# Savoy Cinema, Kettering 08.09



## littlelaura (Sep 2, 2009)

Glad to finally get to see this place, sadly its in a bit of a state to say the least but a few decent features still remain... 
The ''open-air'' screen was an eye opener !
Visited with M.D and a load of capri suns.



Stolen History....Quote:
The Savoy Cinema opened as a dual purpose cinema and theatre on 21st May 1938 with Spencer Tracey in "The Big City" plus a variety show on stage. It was erected on the same site as the Coliseum Theatre which opened in 1910 but housed in a building dating from 1903. In 1937 it burned to the ground.

The Savoy Cinema was a handsome replacement with 1,150 seats in the stalls and circle. There was a full stage with a flytower, and live performances were often presented, sometimes with a resident theatre company, for example the Northampton Repertory Company presented regular seasons here between 1949 and 1951. The stage was 43 feet wide, 23 feet deep and had a 60 feet high flytower. Backstage there were seven dressing rooms and a band room.

The facade was plain, but solid, and was outlined in neon. The interior was decorated with Grecian murals, had concealled lighting and elaborated ventilation grills down the sides and above the rectangular proscenium. It was a wide and reletively shallow house, which must have given it excellent sightlines.

In 1968 the circle was split off and extended forward as a smaller cinema seating 485, called the Studio, whilst bingo took over the stalls and stage area.
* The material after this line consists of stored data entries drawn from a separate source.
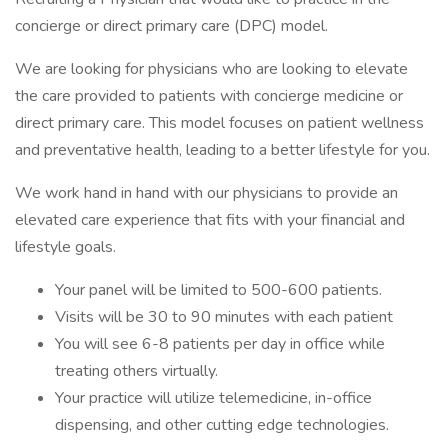
concierge or direct primary care (DPC) model.
We are looking for physicians who are looking to elevate
the care provided to patients with concierge medicine or
direct primary care. This model focuses on patient wellness
and preventative health, leading to a better lifestyle for you.
We work hand in hand with our physicians to provide an
elevated care experience that fits with your financial and
lifestyle goals.
Your panel will be limited to 500-600 patients.
Visits will be 30 to 90 minutes with each patient
You will see 6-8 patients per day in office while
treating others virtually.
Your practice will utilize telemedicine, in-office
dispensing, and other cutting edge technologies.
In 1973 this screen was split into two, seating 160 and 140 and known as Studio 1 & 2. After a short closure in 1986 they were re-opened as an independent and were renamed Ohio Cinema, which finally closed in 1997 after an Odeon Multiplex arrived in town. 









































































L.L


----------



## Shoto_1981 (Sep 2, 2009)

Fantastic shots there, I'm Gonna get myself down there, looks like theres still plenty to see.


----------



## Wile-E (Sep 2, 2009)

"Non-flammable films" - heh, I can remember as a little kid my dad giving me a sharp telling off when I was routing through a cupboard of old films in the projection room of the Newcastle Odeon - was a bunch of very old tins with the old nitrocellulose based films in them!


----------



## losttom (Sep 2, 2009)

nice one Laura, looks like a good site


----------



## KrYptiX (Sep 2, 2009)

i love how the pikeys cant spell derelict


----------



## MD (Sep 2, 2009)

Was a good sploor not much has changed apart from a bit more graff
didnt take many shots as i was playing with my torch!!


----------



## diehardlove (Sep 2, 2009)

i love the film room,ive gotta get myself down there


----------



## TK421 (Sep 2, 2009)

Excellent find there, I love the Pearl and Dean label, I can just hear the music now!!!

[ame]http://www.youtube.com/watch?v=CCo1Ffn9_u8[/ame]


----------



## Dexterror (Oct 7, 2009)

Wow how did you get in there i've been trying for ages now, please share.


----------